Fairy Water Bogs

Fairy Water Bogs are privately owned and are not open to public access

Fairy Water Bogs SAC is a series of four relatively intact active-raised lowland bogs in the Drumquin area of Co. Tyrone, Northern Ireland. The bogs are interspersed with agricultural land, and within the bogs there are areas of transition mire and quaking bog. This SAC is considered the most important concentration of lowland bogs in Northern Ireland.

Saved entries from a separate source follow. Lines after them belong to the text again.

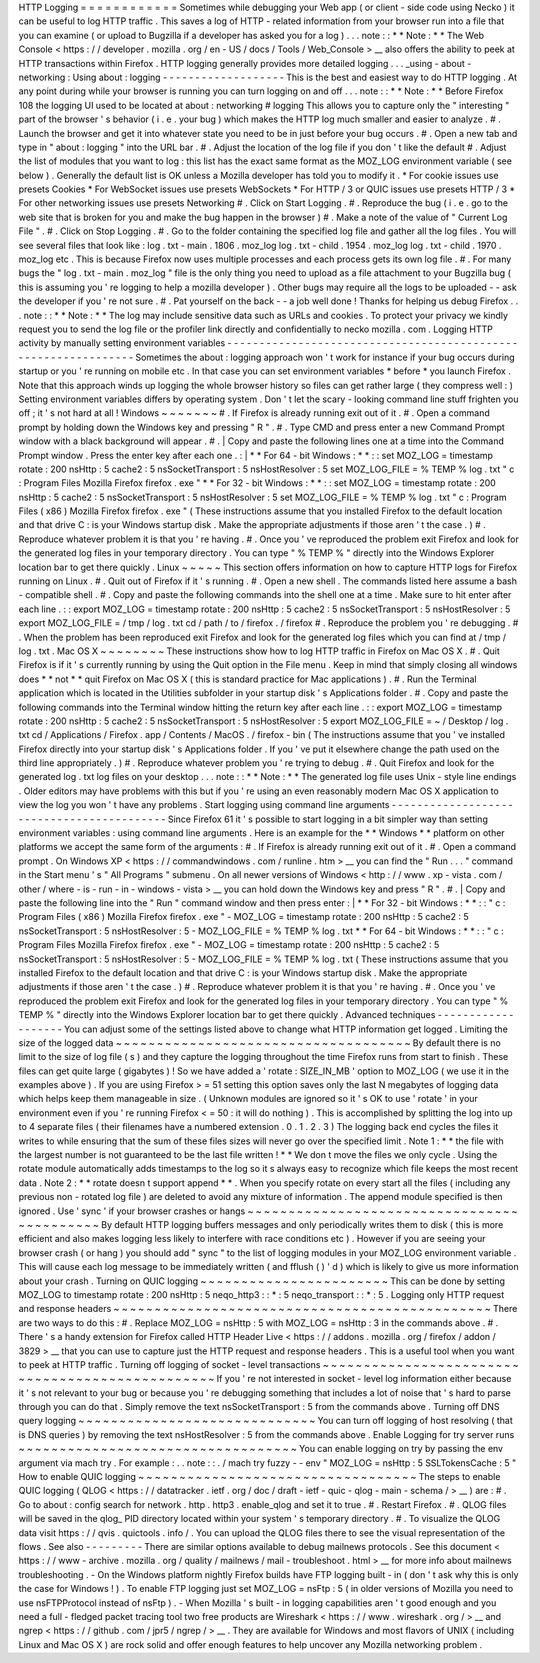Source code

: HTTP
Logging
=
=
=
=
=
=
=
=
=
=
=
=
Sometimes
while
debugging
your
Web
app
(
or
client
-
side
code
using
Necko
)
it
can
be
useful
to
log
HTTP
traffic
.
This
saves
a
log
of
HTTP
-
related
information
from
your
browser
run
into
a
file
that
you
can
examine
(
or
upload
to
Bugzilla
if
a
developer
has
asked
you
for
a
log
)
.
.
.
note
:
:
*
*
Note
:
*
*
The
Web
Console
<
https
:
/
/
developer
.
mozilla
.
org
/
en
-
US
/
docs
/
Tools
/
Web_Console
>
__
also
offers
the
ability
to
peek
at
HTTP
transactions
within
Firefox
.
HTTP
logging
generally
provides
more
detailed
logging
.
.
.
_using
-
about
-
networking
:
Using
about
:
logging
-
-
-
-
-
-
-
-
-
-
-
-
-
-
-
-
-
-
-
This
is
the
best
and
easiest
way
to
do
HTTP
logging
.
At
any
point
during
while
your
browser
is
running
you
can
turn
logging
on
and
off
.
.
.
note
:
:
*
*
Note
:
*
*
Before
Firefox
108
the
logging
UI
used
to
be
located
at
about
:
networking
#
logging
This
allows
you
to
capture
only
the
"
interesting
"
part
of
the
browser
'
s
behavior
(
i
.
e
.
your
bug
)
which
makes
the
HTTP
log
much
smaller
and
easier
to
analyze
.
#
.
Launch
the
browser
and
get
it
into
whatever
state
you
need
to
be
in
just
before
your
bug
occurs
.
#
.
Open
a
new
tab
and
type
in
"
about
:
logging
"
into
the
URL
bar
.
#
.
Adjust
the
location
of
the
log
file
if
you
don
'
t
like
the
default
#
.
Adjust
the
list
of
modules
that
you
want
to
log
:
this
list
has
the
exact
same
format
as
the
MOZ_LOG
environment
variable
(
see
below
)
.
Generally
the
default
list
is
OK
unless
a
Mozilla
developer
has
told
you
to
modify
it
.
*
For
cookie
issues
use
presets
Cookies
*
For
WebSocket
issues
use
presets
WebSockets
*
For
HTTP
/
3
or
QUIC
issues
use
presets
HTTP
/
3
*
For
other
networking
issues
use
presets
Networking
#
.
Click
on
Start
Logging
.
#
.
Reproduce
the
bug
(
i
.
e
.
go
to
the
web
site
that
is
broken
for
you
and
make
the
bug
happen
in
the
browser
)
#
.
Make
a
note
of
the
value
of
"
Current
Log
File
"
.
#
.
Click
on
Stop
Logging
.
#
.
Go
to
the
folder
containing
the
specified
log
file
and
gather
all
the
log
files
.
You
will
see
several
files
that
look
like
:
log
.
txt
-
main
.
1806
.
moz_log
log
.
txt
-
child
.
1954
.
moz_log
log
.
txt
-
child
.
1970
.
moz_log
etc
.
This
is
because
Firefox
now
uses
multiple
processes
and
each
process
gets
its
own
log
file
.
#
.
For
many
bugs
the
"
log
.
txt
-
main
.
moz_log
"
file
is
the
only
thing
you
need
to
upload
as
a
file
attachment
to
your
Bugzilla
bug
(
this
is
assuming
you
'
re
logging
to
help
a
mozilla
developer
)
.
Other
bugs
may
require
all
the
logs
to
be
uploaded
-
-
ask
the
developer
if
you
'
re
not
sure
.
#
.
Pat
yourself
on
the
back
-
-
a
job
well
done
!
Thanks
for
helping
us
debug
Firefox
.
.
.
note
:
:
*
*
Note
:
*
*
The
log
may
include
sensitive
data
such
as
URLs
and
cookies
.
To
protect
your
privacy
we
kindly
request
you
to
send
the
log
file
or
the
profiler
link
directly
and
confidentially
to
necko
mozilla
.
com
.
Logging
HTTP
activity
by
manually
setting
environment
variables
-
-
-
-
-
-
-
-
-
-
-
-
-
-
-
-
-
-
-
-
-
-
-
-
-
-
-
-
-
-
-
-
-
-
-
-
-
-
-
-
-
-
-
-
-
-
-
-
-
-
-
-
-
-
-
-
-
-
-
-
-
-
-
Sometimes
the
about
:
logging
approach
won
'
t
work
for
instance
if
your
bug
occurs
during
startup
or
you
'
re
running
on
mobile
etc
.
In
that
case
you
can
set
environment
variables
\
*
before
\
*
you
launch
Firefox
.
Note
that
this
approach
winds
up
logging
the
whole
browser
history
so
files
can
get
rather
large
(
they
compress
well
:
)
Setting
environment
variables
differs
by
operating
system
.
Don
'
t
let
the
scary
-
looking
command
line
stuff
frighten
you
off
;
it
'
s
not
hard
at
all
!
Windows
~
~
~
~
~
~
~
#
.
If
Firefox
is
already
running
exit
out
of
it
.
#
.
Open
a
command
prompt
by
holding
down
the
Windows
key
and
pressing
"
R
"
.
#
.
Type
CMD
and
press
enter
a
new
Command
Prompt
window
with
a
black
background
will
appear
.
#
.
|
Copy
and
paste
the
following
lines
one
at
a
time
into
the
Command
Prompt
window
.
Press
the
enter
key
after
each
one
.
:
|
*
*
For
64
-
bit
Windows
:
*
*
:
:
set
MOZ_LOG
=
timestamp
rotate
:
200
nsHttp
:
5
cache2
:
5
nsSocketTransport
:
5
nsHostResolver
:
5
set
MOZ_LOG_FILE
=
%
TEMP
%
\
log
.
txt
"
c
:
\
Program
Files
\
Mozilla
Firefox
\
firefox
.
exe
"
*
*
For
32
-
bit
Windows
:
*
*
:
:
set
MOZ_LOG
=
timestamp
rotate
:
200
nsHttp
:
5
cache2
:
5
nsSocketTransport
:
5
nsHostResolver
:
5
set
MOZ_LOG_FILE
=
%
TEMP
%
\
log
.
txt
"
c
:
\
Program
Files
(
x86
)
\
Mozilla
Firefox
\
firefox
.
exe
"
(
These
instructions
assume
that
you
installed
Firefox
to
the
default
location
and
that
drive
C
:
is
your
Windows
startup
disk
.
Make
the
appropriate
adjustments
if
those
aren
'
t
the
case
.
)
#
.
Reproduce
whatever
problem
it
is
that
you
'
re
having
.
#
.
Once
you
'
ve
reproduced
the
problem
exit
Firefox
and
look
for
the
generated
log
files
in
your
temporary
directory
.
You
can
type
"
%
TEMP
%
"
directly
into
the
Windows
Explorer
location
bar
to
get
there
quickly
.
Linux
~
~
~
~
~
This
section
offers
information
on
how
to
capture
HTTP
logs
for
Firefox
running
on
Linux
.
#
.
Quit
out
of
Firefox
if
it
'
s
running
.
#
.
Open
a
new
shell
.
The
commands
listed
here
assume
a
bash
-
compatible
shell
.
#
.
Copy
and
paste
the
following
commands
into
the
shell
one
at
a
time
.
Make
sure
to
hit
enter
after
each
line
.
:
:
export
MOZ_LOG
=
timestamp
rotate
:
200
nsHttp
:
5
cache2
:
5
nsSocketTransport
:
5
nsHostResolver
:
5
export
MOZ_LOG_FILE
=
/
tmp
/
log
.
txt
cd
/
path
/
to
/
firefox
.
/
firefox
#
.
Reproduce
the
problem
you
'
re
debugging
.
#
.
When
the
problem
has
been
reproduced
exit
Firefox
and
look
for
the
generated
log
files
which
you
can
find
at
/
tmp
/
log
.
txt
.
Mac
OS
X
~
~
~
~
~
~
~
~
These
instructions
show
how
to
log
HTTP
traffic
in
Firefox
on
Mac
OS
X
.
#
.
Quit
Firefox
is
if
it
'
s
currently
running
by
using
the
Quit
option
in
the
File
menu
.
Keep
in
mind
that
simply
closing
all
windows
does
*
*
not
*
*
quit
Firefox
on
Mac
OS
X
(
this
is
standard
practice
for
Mac
applications
)
.
#
.
Run
the
Terminal
application
which
is
located
in
the
Utilities
subfolder
in
your
startup
disk
'
s
Applications
folder
.
#
.
Copy
and
paste
the
following
commands
into
the
Terminal
window
hitting
the
return
key
after
each
line
.
:
:
export
MOZ_LOG
=
timestamp
rotate
:
200
nsHttp
:
5
cache2
:
5
nsSocketTransport
:
5
nsHostResolver
:
5
export
MOZ_LOG_FILE
=
~
/
Desktop
/
log
.
txt
cd
/
Applications
/
Firefox
.
app
/
Contents
/
MacOS
.
/
firefox
-
bin
(
The
instructions
assume
that
you
'
ve
installed
Firefox
directly
into
your
startup
disk
'
s
Applications
folder
.
If
you
'
ve
put
it
elsewhere
change
the
path
used
on
the
third
line
appropriately
.
)
#
.
Reproduce
whatever
problem
you
'
re
trying
to
debug
.
#
.
Quit
Firefox
and
look
for
the
generated
log
.
txt
log
files
on
your
desktop
.
.
.
note
:
:
*
*
Note
:
*
*
The
generated
log
file
uses
Unix
-
style
line
endings
.
Older
editors
may
have
problems
with
this
but
if
you
'
re
using
an
even
reasonably
modern
Mac
OS
X
application
to
view
the
log
you
won
'
t
have
any
problems
.
Start
logging
using
command
line
arguments
-
-
-
-
-
-
-
-
-
-
-
-
-
-
-
-
-
-
-
-
-
-
-
-
-
-
-
-
-
-
-
-
-
-
-
-
-
-
-
-
-
-
Since
Firefox
61
it
'
s
possible
to
start
logging
in
a
bit
simpler
way
than
setting
environment
variables
:
using
command
line
arguments
.
Here
is
an
example
for
the
*
*
Windows
*
*
platform
on
other
platforms
we
accept
the
same
form
of
the
arguments
:
#
.
If
Firefox
is
already
running
exit
out
of
it
.
#
.
Open
a
command
prompt
.
On
Windows
XP
<
https
:
/
/
commandwindows
.
com
/
runline
.
htm
>
__
you
can
find
the
"
Run
.
.
.
"
command
in
the
Start
menu
'
s
"
All
Programs
"
submenu
.
On
all
newer
versions
of
Windows
<
http
:
/
/
www
.
xp
-
vista
.
com
/
other
/
where
-
is
-
run
-
in
-
windows
-
vista
>
__
you
can
hold
down
the
Windows
key
and
press
"
R
"
.
#
.
|
Copy
and
paste
the
following
line
into
the
"
Run
"
command
window
and
then
press
enter
:
|
*
*
For
32
-
bit
Windows
:
*
*
:
:
"
c
:
\
Program
Files
(
x86
)
\
Mozilla
Firefox
\
firefox
.
exe
"
-
MOZ_LOG
=
timestamp
rotate
:
200
nsHttp
:
5
cache2
:
5
nsSocketTransport
:
5
nsHostResolver
:
5
-
MOZ_LOG_FILE
=
%
TEMP
%
\
log
.
txt
*
*
For
64
-
bit
Windows
:
*
*
:
:
"
c
:
\
Program
Files
\
Mozilla
Firefox
\
firefox
.
exe
"
-
MOZ_LOG
=
timestamp
rotate
:
200
nsHttp
:
5
cache2
:
5
nsSocketTransport
:
5
nsHostResolver
:
5
-
MOZ_LOG_FILE
=
%
TEMP
%
\
log
.
txt
(
These
instructions
assume
that
you
installed
Firefox
to
the
default
location
and
that
drive
C
:
is
your
Windows
startup
disk
.
Make
the
appropriate
adjustments
if
those
aren
'
t
the
case
.
)
#
.
Reproduce
whatever
problem
it
is
that
you
'
re
having
.
#
.
Once
you
'
ve
reproduced
the
problem
exit
Firefox
and
look
for
the
generated
log
files
in
your
temporary
directory
.
You
can
type
"
%
TEMP
%
"
directly
into
the
Windows
Explorer
location
bar
to
get
there
quickly
.
Advanced
techniques
-
-
-
-
-
-
-
-
-
-
-
-
-
-
-
-
-
-
-
You
can
adjust
some
of
the
settings
listed
above
to
change
what
HTTP
information
get
logged
.
Limiting
the
size
of
the
logged
data
~
~
~
~
~
~
~
~
~
~
~
~
~
~
~
~
~
~
~
~
~
~
~
~
~
~
~
~
~
~
~
~
~
~
~
~
By
default
there
is
no
limit
to
the
size
of
log
file
(
s
)
and
they
capture
the
logging
throughout
the
time
Firefox
runs
from
start
to
finish
.
These
files
can
get
quite
large
(
gigabytes
)
!
So
we
have
added
a
'
rotate
:
SIZE_IN_MB
'
option
to
MOZ_LOG
(
we
use
it
in
the
examples
above
)
.
If
you
are
using
Firefox
>
=
51
setting
this
option
saves
only
the
last
N
megabytes
of
logging
data
which
helps
keep
them
manageable
in
size
.
(
Unknown
modules
are
ignored
so
it
'
s
OK
to
use
'
rotate
'
in
your
environment
even
if
you
'
re
running
Firefox
<
=
50
:
it
will
do
nothing
)
.
This
is
accomplished
by
splitting
the
log
into
up
to
4
separate
files
(
their
filenames
have
a
numbered
extension
.
0
.
1
.
2
.
3
)
The
logging
back
end
cycles
the
files
it
writes
to
while
ensuring
that
the
sum
of
these
files
sizes
will
never
go
over
the
specified
limit
.
Note
1
:
*
*
the
file
with
the
largest
number
is
not
guaranteed
to
be
the
last
file
written
!
*
*
We
don
t
move
the
files
we
only
cycle
.
Using
the
rotate
module
automatically
adds
timestamps
to
the
log
so
it
s
always
easy
to
recognize
which
file
keeps
the
most
recent
data
.
Note
2
:
*
*
rotate
doesn
t
support
append
*
*
.
When
you
specify
rotate
on
every
start
all
the
files
(
including
any
previous
non
-
rotated
log
file
)
are
deleted
to
avoid
any
mixture
of
information
.
The
append
module
specified
is
then
ignored
.
Use
'
sync
'
if
your
browser
crashes
or
hangs
~
~
~
~
~
~
~
~
~
~
~
~
~
~
~
~
~
~
~
~
~
~
~
~
~
~
~
~
~
~
~
~
~
~
~
~
~
~
~
~
~
~
~
By
default
HTTP
logging
buffers
messages
and
only
periodically
writes
them
to
disk
(
this
is
more
efficient
and
also
makes
logging
less
likely
to
interfere
with
race
conditions
etc
)
.
However
if
you
are
seeing
your
browser
crash
(
or
hang
)
you
should
add
"
sync
"
to
the
list
of
logging
modules
in
your
MOZ_LOG
environment
variable
.
This
will
cause
each
log
message
to
be
immediately
written
(
and
fflush
(
)
'
d
)
which
is
likely
to
give
us
more
information
about
your
crash
.
Turning
on
QUIC
logging
~
~
~
~
~
~
~
~
~
~
~
~
~
~
~
~
~
~
~
~
~
~
~
This
can
be
done
by
setting
MOZ_LOG
to
timestamp
rotate
:
200
nsHttp
:
5
neqo_http3
:
:
*
:
5
neqo_transport
:
:
*
:
5
.
Logging
only
HTTP
request
and
response
headers
~
~
~
~
~
~
~
~
~
~
~
~
~
~
~
~
~
~
~
~
~
~
~
~
~
~
~
~
~
~
~
~
~
~
~
~
~
~
~
~
~
~
~
~
~
~
There
are
two
ways
to
do
this
:
#
.
Replace
MOZ_LOG
\
=
nsHttp
:
5
with
MOZ_LOG
\
=
nsHttp
:
3
in
the
commands
above
.
#
.
There
'
s
a
handy
extension
for
Firefox
called
HTTP
Header
Live
<
https
:
/
/
addons
.
mozilla
.
org
/
firefox
/
addon
/
3829
>
__
that
you
can
use
to
capture
just
the
HTTP
request
and
response
headers
.
This
is
a
useful
tool
when
you
want
to
peek
at
HTTP
traffic
.
Turning
off
logging
of
socket
-
level
transactions
~
~
~
~
~
~
~
~
~
~
~
~
~
~
~
~
~
~
~
~
~
~
~
~
~
~
~
~
~
~
~
~
~
~
~
~
~
~
~
~
~
~
~
~
~
~
~
~
If
you
'
re
not
interested
in
socket
-
level
log
information
either
because
it
'
s
not
relevant
to
your
bug
or
because
you
'
re
debugging
something
that
includes
a
lot
of
noise
that
'
s
hard
to
parse
through
you
can
do
that
.
Simply
remove
the
text
nsSocketTransport
:
5
from
the
commands
above
.
Turning
off
DNS
query
logging
~
~
~
~
~
~
~
~
~
~
~
~
~
~
~
~
~
~
~
~
~
~
~
~
~
~
~
~
~
You
can
turn
off
logging
of
host
resolving
(
that
is
DNS
queries
)
by
removing
the
text
nsHostResolver
:
5
from
the
commands
above
.
Enable
Logging
for
try
server
runs
~
~
~
~
~
~
~
~
~
~
~
~
~
~
~
~
~
~
~
~
~
~
~
~
~
~
~
~
~
~
~
~
~
~
You
can
enable
logging
on
try
by
passing
the
env
argument
via
mach
try
.
For
example
:
.
.
note
:
:
.
/
mach
try
fuzzy
-
-
env
"
MOZ_LOG
=
nsHttp
:
5
SSLTokensCache
:
5
"
How
to
enable
QUIC
logging
~
~
~
~
~
~
~
~
~
~
~
~
~
~
~
~
~
~
~
~
~
~
~
~
~
~
~
~
~
~
~
~
~
~
The
steps
to
enable
QUIC
logging
(
QLOG
<
https
:
/
/
datatracker
.
ietf
.
org
/
doc
/
draft
-
ietf
-
quic
-
qlog
-
main
-
schema
/
>
__
)
are
:
#
.
Go
to
about
:
config
search
for
network
.
http
.
http3
.
enable_qlog
and
set
it
to
true
.
#
.
Restart
Firefox
.
#
.
QLOG
files
will
be
saved
in
the
qlog_
PID
directory
located
within
your
system
'
s
temporary
directory
.
#
.
To
visualize
the
QLOG
data
visit
https
:
/
/
qvis
.
quictools
.
info
/
.
You
can
upload
the
QLOG
files
there
to
see
the
visual
representation
of
the
flows
.
See
also
-
-
-
-
-
-
-
-
-
There
are
similar
options
available
to
debug
mailnews
protocols
.
See
this
document
<
https
:
/
/
www
-
archive
.
mozilla
.
org
/
quality
/
mailnews
/
mail
-
troubleshoot
.
html
>
__
for
more
info
about
mailnews
troubleshooting
.
-
On
the
Windows
platform
nightly
Firefox
builds
have
FTP
logging
built
-
in
(
don
'
t
ask
why
this
is
only
the
case
for
Windows
!
)
.
To
enable
FTP
logging
just
set
MOZ_LOG
=
nsFtp
:
5
(
in
older
versions
of
Mozilla
you
need
to
use
nsFTPProtocol
instead
of
nsFtp
)
.
-
When
Mozilla
'
s
built
-
in
logging
capabilities
aren
'
t
good
enough
and
you
need
a
full
-
fledged
packet
tracing
tool
two
free
products
are
Wireshark
<
https
:
/
/
www
.
wireshark
.
org
/
>
__
and
ngrep
<
https
:
/
/
github
.
com
/
jpr5
/
ngrep
/
>
__
.
They
are
available
for
Windows
and
most
flavors
of
UNIX
(
including
Linux
and
Mac
OS
X
)
are
rock
solid
and
offer
enough
features
to
help
uncover
any
Mozilla
networking
problem
.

The broader landscape used to be a hotspot for breeding waders, such as curlew, which are now in severe decline across the UK and Ireland.

Fairy Water Bogs

CANN Works

Over the lifespan of the project, the CANN team will be working on producing a Conservation Action Plan for Fairy Water Bogs SAC. As part of producing this plan detailed surveys are underway to better understand the very complex hydrology of the site. On the ground conservation actions to be completed include the management of invasive species, and fencing to manage access.


Sphagnum is the name given to the group of mosses that carpet the ground on bogs, marshes, heaths and moors. These spongy mosses are a vital component of the creation and continuation of peat bogs as they store water and prevent the decay of dead plant material. It is this non-decayed plant material which gets compressed over hundreds of years eventually forming peat. Sphagnum mosses come in an amazing variety of colours, and grow very closely together forming dense coverings on the bog surface, even creating 'hummocks' - large mounds of moss up to a metre high.